Known as the Large Language Model (LLM) Checker, the tool designed by Swiss startup LatticeFlow AI in collaboration with ETH Zurich and Bulgaria’s INSAIT, scored prominent models from tech giants like Meta, OpenAI, and Alibaba, flagging potential compliance pitfalls in cybersecurity resilience and discriminatory output.
Discriminatory output and cybersecurity concerns
Reuters reported that the checker uses a scoring system ranging from 0 to 1, evaluating AI models across several categories, including technical robustness and safety.

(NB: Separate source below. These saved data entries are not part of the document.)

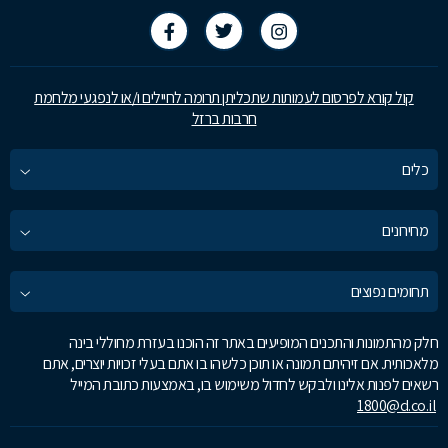
קול קורא לפרסום לעמותות שתכליתן תרומה לחיילים ו/או לנפגעי מלחמת
חרבות ברזל
כלים
מחירונים
תחומים נפוצים
חלק מהתמונות והתכנים המופיעים באתר זה הוכנו בעזרת מחוללי בינה
מלאכותית. אם זיהיתם תמונה או תוכן כלשהו בו אתם בעלי זכויות יוצרים, אתם
רשאים לפנות אלינו ולבקש לחדול משימוש בו, באמצעות כתובת המייל
1800@d.co.il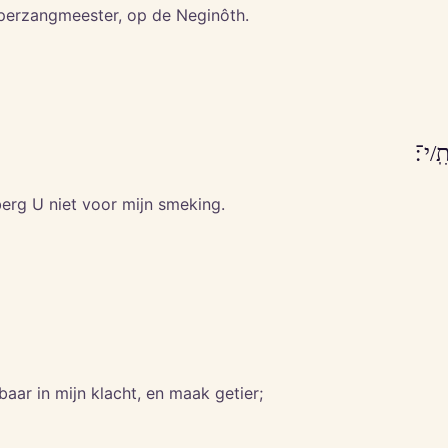
perzangmeester, op de Neginôth.
ִֽ/י־׃
erg U niet voor mijn smeking.
baar in mijn klacht, en maak getier;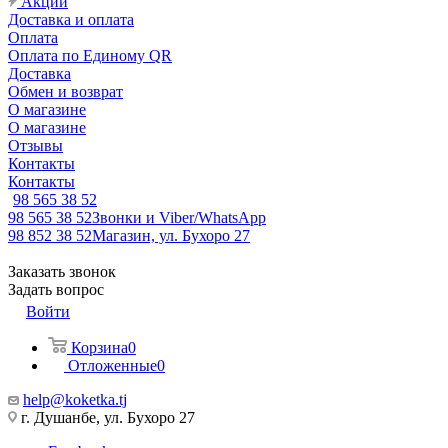
Акции
Доставка и оплата
Оплата
Оплата по Единому QR
Доставка
Обмен и возврат
О магазине
О магазине
Отзывы
Контакты
Контакты
98 565 38 52
98 565 38 52
Звонки и Viber/WhatsApp
98 852 38 52
Магазин, ул. Бухоро 27
Заказать звонок
Задать вопрос
Войти
Корзина
0
Отложенные
0
help@koketka.tj
г. Душанбе, ул. Бухоро 27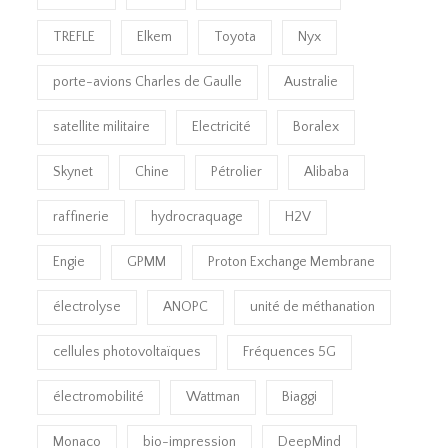
TREFLE
Elkem
Toyota
Nyx
porte-avions Charles de Gaulle
Australie
satellite militaire
Electricité
Boralex
Skynet
Chine
Pétrolier
Alibaba
raffinerie
hydrocraquage
H2V
Engie
GPMM
Proton Exchange Membrane
électrolyse
ANOPC
unité de méthanation
cellules photovoltaïques
Fréquences 5G
électromobilité
Wattman
Biaggi
Monaco
bio-impression
DeepMind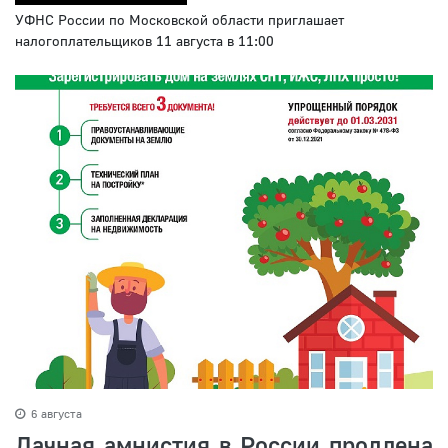
УФНС России по Московской области приглашает
налогоплательщиков 11 августа в 11:00
6 августа
Дачная амнистия в России продлена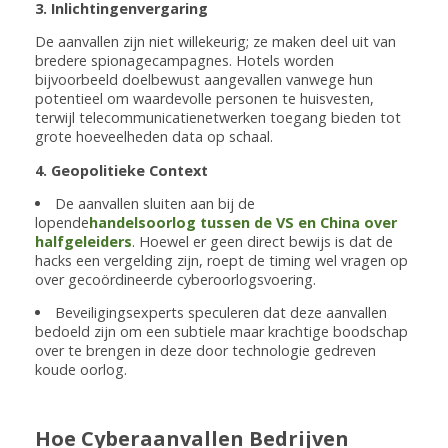
3. Inlichtingenvergaring
De aanvallen zijn niet willekeurig; ze maken deel uit van
bredere spionagecampagnes. Hotels worden
bijvoorbeeld doelbewust aangevallen vanwege hun
potentieel om waardevolle personen te huisvesten,
terwijl telecommunicatienetwerken toegang bieden tot
grote hoeveelheden data op schaal.
4. Geopolitieke Context
De aanvallen sluiten aan bij de
lopende
handelsoorlog tussen de VS en China over
halfgeleiders
. Hoewel er geen direct bewijs is dat de
hacks een vergelding zijn, roept de timing wel vragen op
over gecoördineerde cyberoorlogsvoering.
Beveiligingsexperts speculeren dat deze aanvallen
bedoeld zijn om een subtiele maar krachtige boodschap
over te brengen in deze door technologie gedreven
koude oorlog.
Hoe Cyberaanvallen Bedrijven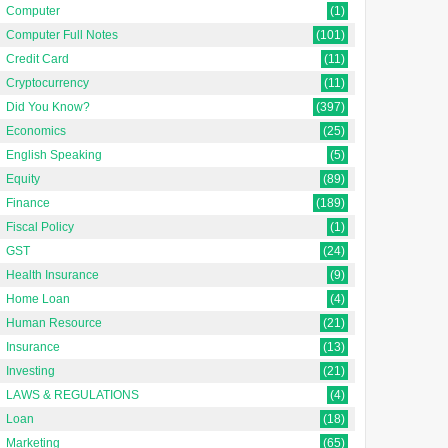
Computer
(1)
Computer Full Notes
(101)
Credit Card
(11)
Cryptocurrency
(11)
Did You Know?
(397)
Economics
(25)
English Speaking
(5)
Equity
(89)
Finance
(189)
Fiscal Policy
(1)
GST
(24)
Health Insurance
(9)
Home Loan
(4)
Human Resource
(21)
Insurance
(13)
Investing
(21)
LAWS & REGULATIONS
(4)
Loan
(18)
Marketing
(65)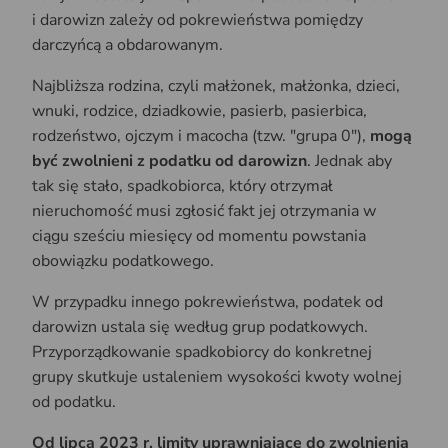
i darowizn zależy od pokrewieństwa pomiędzy
darczyńcą a obdarowanym.
Najbliższa rodzina, czyli małżonek, małżonka, dzieci,
wnuki, rodzice, dziadkowie, pasierb, pasierbica,
rodzeństwo, ojczym i macocha (tzw. "grupa 0"),
mogą
być zwolnieni z podatku od darowizn
. Jednak aby
tak się stało, spadkobiorca, który otrzymał
nieruchomość musi zgłosić fakt jej otrzymania w
ciągu sześciu miesięcy od momentu powstania
obowiązku podatkowego.
W przypadku innego pokrewieństwa, podatek od
darowizn ustala się według grup podatkowych.
Przyporządkowanie spadkobiorcy do konkretnej
grupy skutkuje ustaleniem wysokości kwoty wolnej
od podatku.
Od lipca 2023 r. limity uprawniające do zwolnienia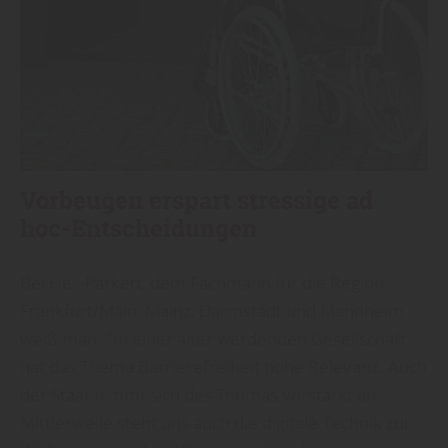
Vorbeugen erspart stressige ad
hoc-Entscheidungen
Bei Heil-Parkett, dem Fachmann für die Region
Frankfurt/Main, Mainz, Darmstadt und Mannheim
weiß man: "In einer älter werdenden Gesellschaft
hat das Thema Barrierefreiheit hohe Relevanz. Auch
der Staat nimmt sich des Themas verstärkt an.
Mittlerweile steht uns auch die digitale Technik zur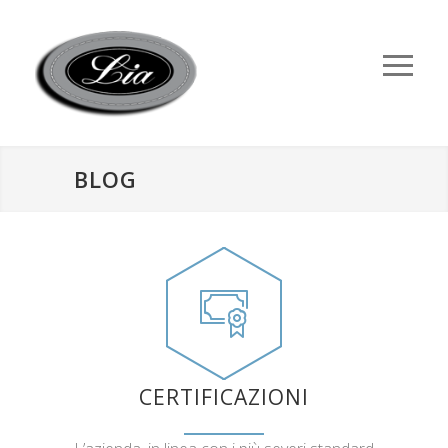
BLOG
CERTIFICAZIONI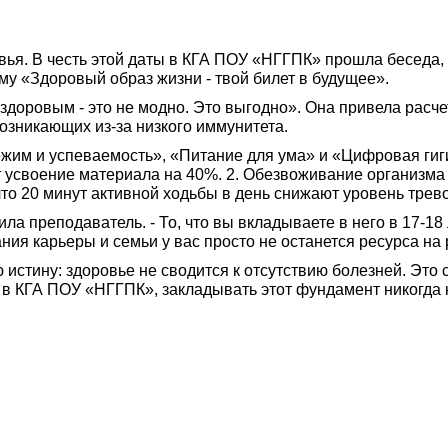
вья. В честь этой даты в КГА ПОУ «НГГПК» прошла беседа
му «Здоровый образ жизни - твой билет в будущее».
 здоровым - это не модно. Это выгодно». Она привела расче
возникающих из-за низкого иммунитета.
жим и успеваемость», «Питание для ума» и «Цифровая гигие
 усвоение материала на 40%. 2. Обезвоживание организма 
 что 20 минут активной ходьбы в день снижают уровень трев
ила преподаватель. - То, что вы вкладываете в него в 17-18
ия карьеры и семьи у вас просто не останется ресурса на 
истину: здоровье не сводится к отсутствию болезней. Это 
а в КГА ПОУ «НГГПК», закладывать этот фундамент никогда 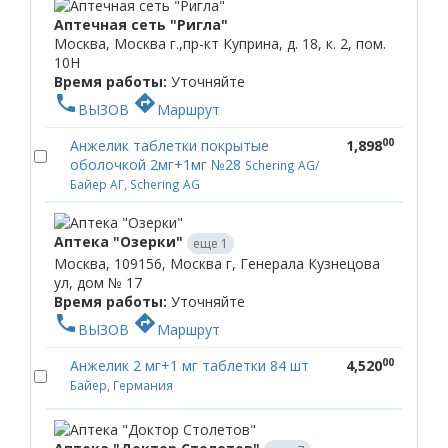
Аптечная сеть "Ригла"
Москва, Москва г.,пр-кт Куприна, д. 18, к. 2, пом.
10Н
Время работы:
Уточняйте
phone
directions
ВЫЗОВ
Маршрут
00
Анжелик таблетки покрытые
1,898
оболочкой 2мг+1мг №28
Schering AG/
Байер АГ, Schering AG
Аптека "Озерки"
еще 1
Москва, 109156, Москва г, Генерала Кузнецова
ул, дом № 17
Время работы:
Уточняйте
phone
directions
ВЫЗОВ
Маршрут
00
Анжелик 2 мг+1 мг таблетки 84 шт
4,520
Байер, Германия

According to a leaderboard published by LatticeFlow, most models tested scored around 0.75 or higher. However, results varied considerably, with certain models falling below acceptable benchmarks, particularly concerning discrimination and cybersecurity vulnerabilities.
Key findings include:
- OpenAI’s GPT-3.5 Turbo scored 0.46 in discriminatory output
- Alibaba Cloud’s Qwen1.5 72B Chat model received only 0.37 in the same category
- Meta’s Llama 2 13B Chat model scored 0.42 in prompt hijacking resistance
- Mistral’s 8x7B Instruct model received 0.38 in the same category
- Anthropic’s Claude 3 Opus model stood out with the highest average score of 0.89
Implications for tech companies
The EU AI Act, which will be implemented in stages over the next two years, carries significant consequences for non-compliance. Companies failing to meet the regulations could face fines of up to 35 million euros (US$ 38 million) or 7% of their global annual turnover.
Petar Tsankov, CEO and co-founder of LatticeFlow, views the test results as generally positive, providing companies with a roadmap for fine-tuning their models to align with the AI Act.
“The EU is still working out all the compliance benchmarks, but we can already see some gaps in the models,” he told Reuters.
“With a greater focus on [optimizing] for compliance, we believe model providers can be well-prepared to meet regulatory requirements.”
Regulatory landscape and future compliance
While the European Commission cannot officially verify external tools, they have welcomed this study as a “first step” in translating the EU AI Act into technical requirements.
As the regulatory landscape continues to evolve, tech companies will need to prioritize compliance to avoid potential penalties and ensure their AI models meet the stringent standards set by the European Union.